In Finland, more tourists from Latvia and fewer local residents seemed to be the makeup of voters at the Latvian Embassy in Helsinki, election commission secretary Zane Dzintare. With half an hour to go, turnout stood at 162, about the same number who voted in October.
With three hours to go before the polling station in the Latvian Embassy in Georgia was due to close, a total of 74 people had cast ballots, reported local election commission chair Iluta Čečiņa. She said most of the voters were tourists from Latvia who had arrived in Georgia in the past two days.

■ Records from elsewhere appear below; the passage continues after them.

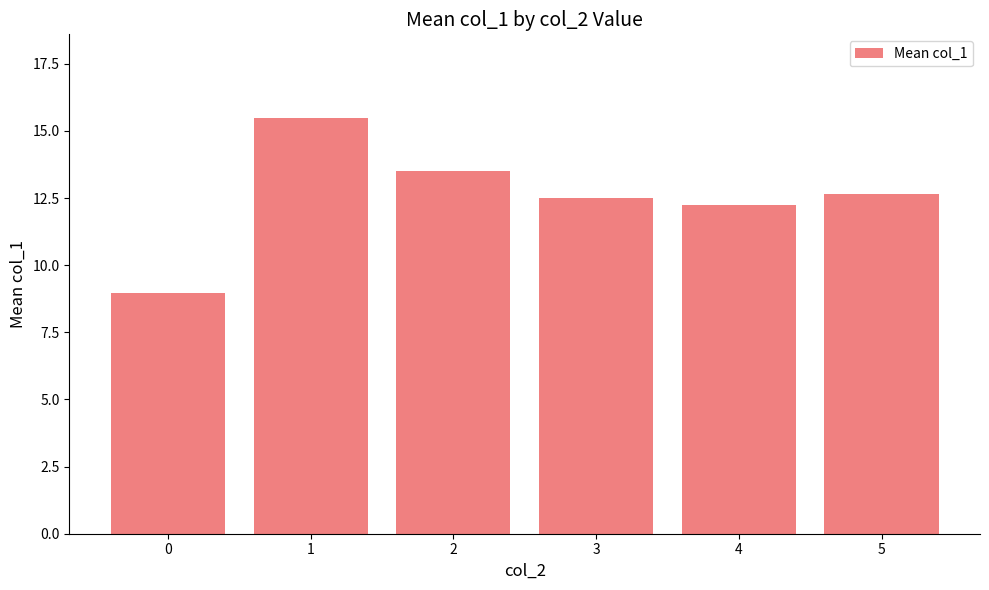

How many values exceed 12?

5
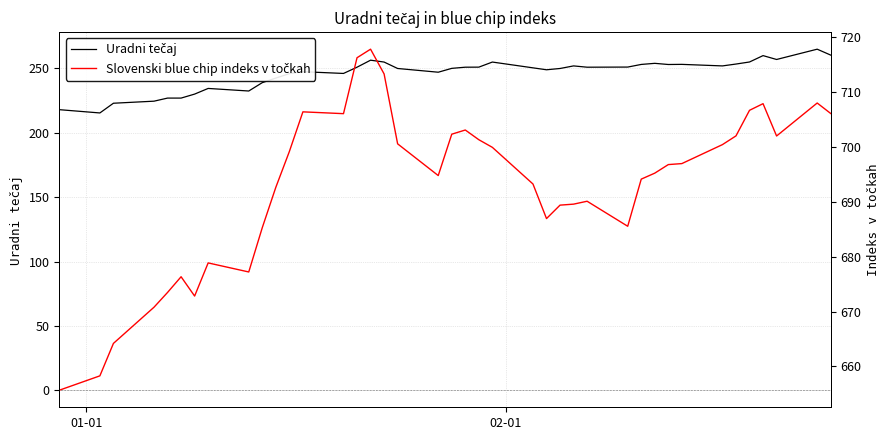

What is the minimum value for Slovenski blue chip indeks v točkah?

655.7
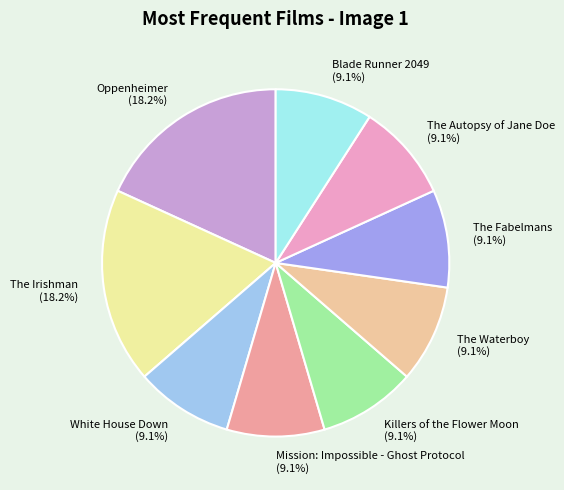

Does Oppenheimer (18.2%) represent more than half of the total?

No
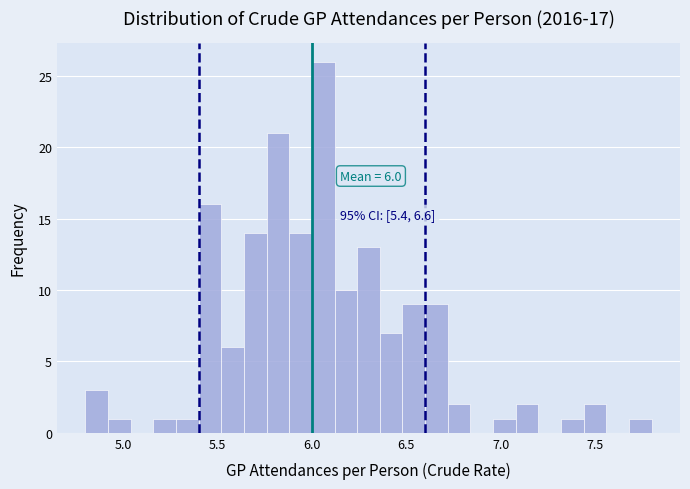

Read against the x-axis, roughly where is the centre of the tallest bar?

6.05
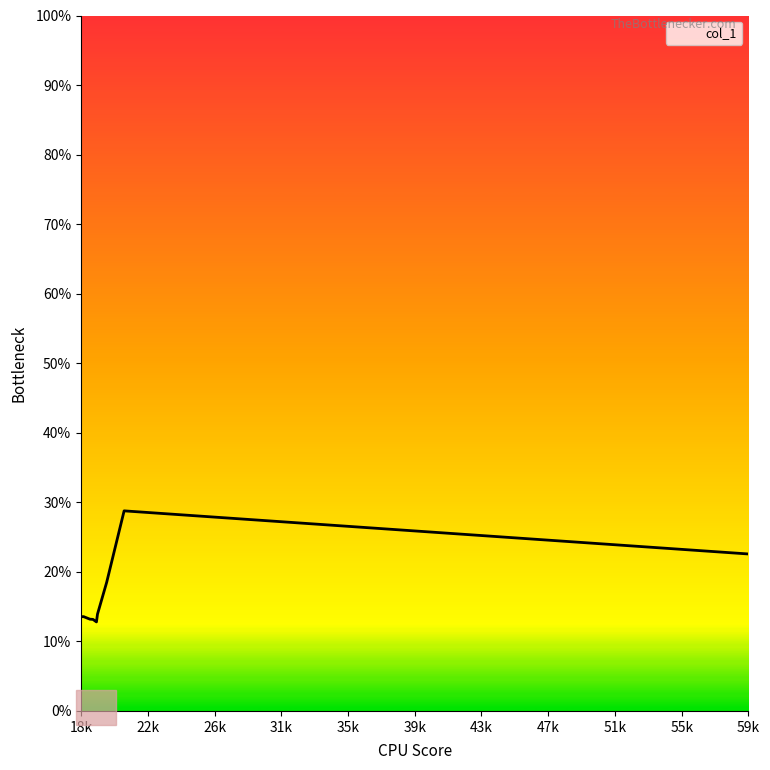

What is the smallest value displayed?

12.8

Two polling stations operated in Ireland, while the polling station in Newry Northern Ireland also drew Latvian voters. Overall, turnout was expected to top that of the last Saeima election, when only one polling station operated in Ireland. By about 6:30 p.m. local time, about 600 citizens had voted in the Latvian Embassy in Dublin, said election commission Chair Vija Buša. Among them were four young voters who had just recently turned 18. Buša said reports from Newry placed turnout at about 60 by midday. With about 90 minutes left to go on election day, the polling station in Limerick was expecting to see more voters on Sept. 17 than in July’s referendum on dismissing the 10th Saeima. Turnout had already reached 197, the same number as in the referendum, said election commission chair Kristīne Vītola. Voters came to the polling station in the C.I.E. Sports & Social Club from around Ireland’s western coast, including Limerick, Galway, Cork and Ennis, Vītola said. Among voters in Limerick was one first-timer—a 56-year-old man.
Voters in Sweden pushed the polling station in the Latvian Embassy in Stockholm to a new record. With 45 minutes left before closing, about 800 citizens had voted, said election commision Secretary Līga Usilenoka. During voting for the 10th Saeima, 630 ballots were recorded in Stockholm. Usilenoka said turnout was boosted by the arrival of a ferry carrying visitors from Rīga. At one point, she said, voters had to wait in line to cast ballots. Meanwhile in Goteborg on Sweden’s western coast, turnout also was up from last year. Shortly after 7 p.m. local time the number of voters at the Latvian church stood at 127, reported election commission Chair Vita Leimane–Viktorsone. After casting their ballots, a number of voters were meeting at a local pub to talk about the election, she added.
Activity was high in a number of polling stations around the United Kingdom. At Bradford, election commission Chair Māris Pūlis said turnout in the Daugavas Vanagi Fund center stood at 360 about an hour before the polling station closed, topping voter activity in the last parliamentary election.
As voting in Europe was coming to an end, polling stations in the Americas were just opening.
A total of 15 polling stations were set up in the United States, while three operated in Canada and one in Brazil.
By about 9:30 a.m. local time in Florida, about 10 people had voted at the Latvian Community Center in St. Petersburg, said election commission Chair Andris Ritums. “We are waiting for voters,” he said. Given that many members of the Latvian community may still be in their northern homes, Ritums joked that November might be a better time for voting in Florida.
In Boston, about 20 people had voted by 9:30 a.m. at the Trimda Latvian Ev. Lutheran Church, reported election commission Secretary Juris Raudseps. The first voter was already waiting for the election commission when it arrived at the church, he said. Raudseps added that the commission expected that more than 100 people would cast ballots Sept. 17.
“It is going slow,” admitted Jānis Vilciņš, chair of the election commission in Chicago. A total of 23 voters had cast ballots by about 9 a.m. in the Zion Latvian Ev. Lutheran Church, but Vilciņš said officials were expecting more voters later. “It’s still early.” The first voter, who had to catch a flight at nearby O’Hare International Airport, was at the polling station at 7 a.m.